Preisfrage: Was machen Sie am vierten Advent, so gegen 16 Uhr? Den Kranz anzünden (aber bitte nur die Docht-Enden!), heißen Tee gegen die Gasknappheit trinken und genüsslich in ein Stück Stollen beißen? Klar. Nur dass im Hintergrund neben „Alle Jahre wieder“ die „Sportschau“-Fanfare, zwei Nationalhymnen und ein hoffentlich packendes Fußballspiel im Fernsehen laufen. Zumindest in den meisten Wohnzimmern. Am vierten Advent ist nämlich das Finale der Fußball-Weltmeisterschaft. Dem unbestechlichen Instinkt der Fifa für Fans sei Dank.
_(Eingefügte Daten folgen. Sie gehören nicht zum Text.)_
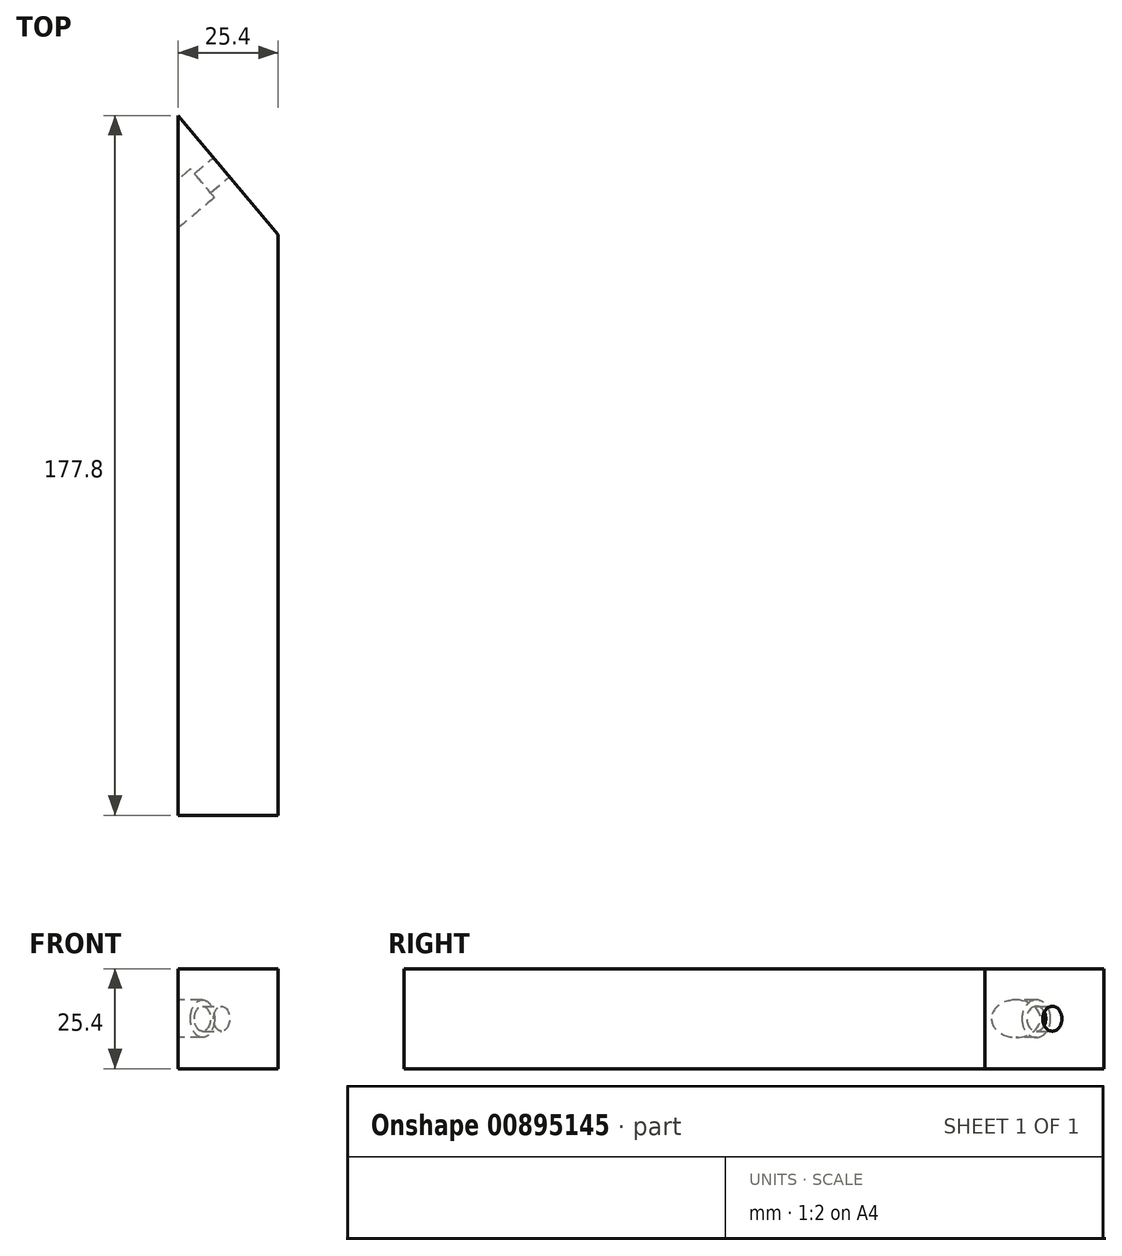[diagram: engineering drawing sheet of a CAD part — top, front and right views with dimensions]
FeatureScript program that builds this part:
annotation { "Feature Type Name" : "Feature", "Feature Type Description" : "" }
export const myFeature = defineFeature(function(context is Context, id is Id, definition is map)
    precondition{}
    {
        {
            var Q0;
            Q0=qCreatedBy(makeId("Front.planeOp"),FACE);
            var sketch = newSketch(context, id + "F0", { "sketchPlane" : qUnion([Q0])});
            skLineSegment(sketch, "E0.bottom", {"start": v(12.7, 12.7) * mm, "end": v(-12.7, 12.7) * mm});
            skLineSegment(sketch, "E0.top", {"start": v(12.7, -12.7) * mm, "end": v(-12.7, -12.7) * mm});
            skLineSegment(sketch, "E0.left", {"start": v(12.7, 12.7) * mm, "end": v(12.7, -12.7) * mm});
            skLineSegment(sketch, "E0.right", {"start": v(-12.7, 12.7) * mm, "end": v(-12.7, -12.7) * mm});
            skPoint(sketch, "E0.middle", {"position": v(0, 0) * mm});
            skLineSegment(sketch, "E1.bottom", {"start": v(-6.35, -12.7) * mm, "end": v(6.35, -12.7) * mm});
            skLineSegment(sketch, "E1.top", {"start": v(-6.35, 0) * mm, "end": v(6.35, 0) * mm});
            skLineSegment(sketch, "E1.left", {"start": v(-6.35, -12.7) * mm, "end": v(-6.35, 0) * mm});
            skLineSegment(sketch, "E1.right", {"start": v(6.35, -12.7) * mm, "end": v(6.35, 0) * mm});
            skSolve(sketch);
        }
        {
            var Q0;
            Q0=makeQuery(id+"F0.imprint","IMPRINT",FACE,{"disambiguationData":[TD([[makeQuery(id+"F0.imprint","IMPRINT",EDGE,{"derivedFrom":sQuery(id+"F0.wireOp",EDGE,"E0.bottom")}),1.0]])]});
            var Q1;
            Q1=makeQuery(id+"F0.imprint","IMPRINT",FACE,{"disambiguationData":[TD([[makeQuery(id+"F0.imprint","IMPRINT",EDGE,{"derivedFrom":sQuery(id+"F0.wireOp",EDGE,"E1.top")}),-1.0]])]});
            extrude(context, id + "F1", {"entities" : qUnion([Q0, Q1]), "depth" : 177.8 * mm, "offsetDistance" : 25.4 * mm});
        }
        {
            var Q0;
            Q0=makeQuery(id+"F1.opExtrude","SWEPT_FACE",FACE,{"disambiguationData":[OSD([sQuery(id+"F0.wireOp",EDGE,"E0.bottom")])]});
            var sketch = newSketch(context, id + "F2", { "sketchPlane" : qUnion([Q0])});
            skLineSegment(sketch, "E2", {"start": v(-12.7, 0) * mm, "end": v(12.7, -30.27) * mm});
            skLineSegment(sketch, "E3", {"start": v(12.7, -30.27) * mm, "end": v(12.7, 0) * mm});
            skLineSegment(sketch, "E4", {"start": v(12.7, 0) * mm, "end": v(-12.7, 0) * mm});
            skSolve(sketch);
        }
        {
            var Q0;
            Q0=makeQuery(id+"F2.imprint","IMPRINT",FACE,{"disambiguationData":[TD([[makeQuery(id+"F2.imprint","IMPRINT",EDGE,{"derivedFrom":sQuery(id+"F2.wireOp",EDGE,"E2")}),1.0]])]});
            extrude(context, id + "F3", {"entities" : qUnion([Q0]), "operationType" : NewBodyOperationType.REMOVE, "endBound" : BoundingType.THROUGH_ALL, "oppositeDirection" : true, "depth" : 25.4 * mm, "offsetDistance" : 25.4 * mm});
        }
        {
            var Q0;
            Q0=makeQuery(id+"F3.boolean.opBoolean","COPY",FACE,{"derivedFrom":makeQuery(id+"F3.opExtrude","SWEPT_FACE",FACE,{"disambiguationData":[OSD([sQuery(id+"F2.wireOp",EDGE,"E2")])]})});
            var sketch = newSketch(context, id + "F4", { "sketchPlane" : qUnion([Q0])});
            skCircle(sketch, "E5", {"center": v(-8.98, 0) * mm, "radius": 3.18 * mm});
            skSolve(sketch);
        }
        {
            var Q0;
            Q0 = qSketchRegion(id + "F4", true);
            extrude(context, id + "F5", {"entities" : qUnion([Q0]), "operationType" : NewBodyOperationType.REMOVE, "endBound" : BoundingType.THROUGH_ALL, "oppositeDirection" : true, "depth" : 25.4 * mm, "offsetDistance" : 25.4 * mm});
        }
        {
            var Q0;
            Q0=makeQuery(id+"F3.boolean.opBoolean","COPY",FACE,{"derivedFrom":makeQuery(id+"F3.opExtrude","SWEPT_FACE",FACE,{"disambiguationData":[OSD([sQuery(id+"F2.wireOp",EDGE,"E2")])]})});
            cPlane(context, id + "F6", {"entities" : qUnion([Q0]), "cplaneType" : CPlaneType.OFFSET, "offset" : 31.75 * mm, "oppositeDirection" : true, "width" : 152.4 * mm, "height" : 152.4 * mm});
        }
        {
            var Q0;
            Q0=qCreatedBy(id+"F6.planeOp",FACE);
            var sketch = newSketch(context, id + "F7", { "sketchPlane" : qUnion([Q0])});
            skCircle(sketch, "E6", {"center": v(-8.98, 0) * mm, "radius": 4.76 * mm});
            skCircle(sketch, "E7.0", {"center": v(-8.98, 0) * mm, "radius": 3.18 * mm});
            skSolve(sketch);
        }
        {
            var Q0;
            Q0 = qSketchRegion(id + "F7", true);
            var Q1;
            Q1=makeQuery(id+"F7.imprint","IMPRINT",FACE,{"disambiguationData":[TD([[makeQuery(id+"F7.imprint","IMPRINT",EDGE,{"derivedFrom":sQuery(id+"F7.wireOp",EDGE,"E7.0")}),1.0]])]});
            extrude(context, id + "F8", {"entities" : qUnion([Q0, Q1]), "operationType" : NewBodyOperationType.REMOVE, "depth" : 25.4 * mm, "offsetDistance" : 25.4 * mm});
        }
    });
Eine Fußball-WM mitten im Advent

Alternativ treffen sich Feierfreudige auf zum Fanfest umgestalteten Weihnachtsmärkten beim Public Viewing. Da gibt es ähnlich überteuerte Bratwurst wie im Stadion und so viel heißen Glühwein, dass man „Katar“ nicht mehr von „Kater“ unterscheiden kann. Die Kunsthandwerker aus dem Erzgebirge sägen schon an neuen Räuchermännchen, die im deutschen WM-Trikot und mit farbenfrohen Bengalos in der Hand Stimmung machen. Motto: Advent, Advent, die Kurve brennt. Oder wie St. Paulis früherer Fußballgott Holger Stanislawski einst als Trainer forderte: „Der Rasen muss brennen!“

Das kommt Ihnen spanisch vor? Dann halten Sie sich am besten auch gleich den ersten Advent frei! Dann spielt Deutschland gegen Spanien und kann im zweiten von drei Vorrundenspielen bereits den (Geschenke-)Sack zumachen. Der offizielle WM-Song steht auch schon fest: „Macht hoch die Tür, die Tor macht weit“.